A small “sustainability” fee could be a good investment in preserving the state’s water resources.

Paying even a little more for water won’t be popular with Kansas residents, but the fee being proposed to the Kansas Legislature may be a prudent move to deal with what could be a very serious impending problem for the state.

A bill before the House Vision 2020 Committee, chaired by Rep. Tom Sloan, R-Lawrence, would add a 3-cent “sustainability fee” to every 1,000 gallons of water drawn from surface water sources such as lakes and reservoirs. The money raised by the fee would fund efforts to monitor and help address lake sedimentation which is reducing the quality and amount of water available in the state for drinking, irrigation, industrial uses and recreation.

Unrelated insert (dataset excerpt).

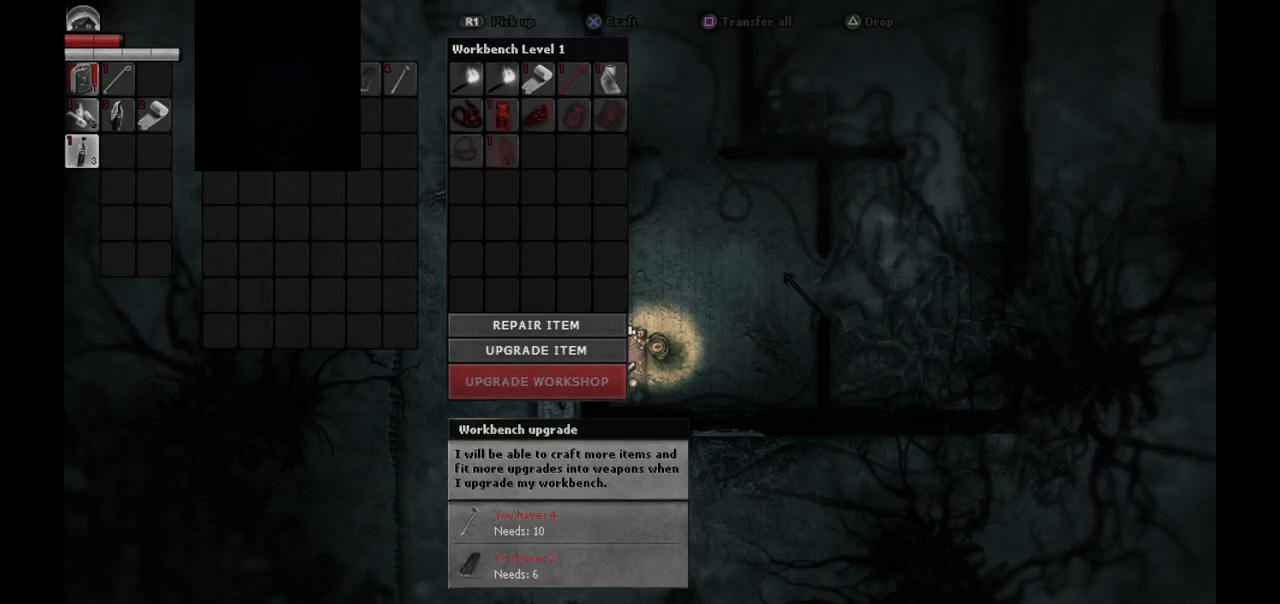
{"buttons": [], "left_stick": "center", "right_stick": "center", "events": []}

The effects of sedimentation were not unexpected, but many of the state’s lakes are silting in faster than expected. Six of the 20 federal reservoirs in Kansas used for drinking water are more than 20 percent silted in; four are 40 percent or more, according to state water officials. Perry Lake is about 18 percent silted in, and Clinton Lake about 6 percent.

In the years to come, water is likely to become an even more precious resource, and diminished capacity in the state’s reservoirs and lakes is a problem the state can’t afford to ignore. The 3-cent fee would add about 15 cents per month to the average household’s water bill. If that amount can allow the state to seriously address the sedimentation issue, it would be a good investment in the future.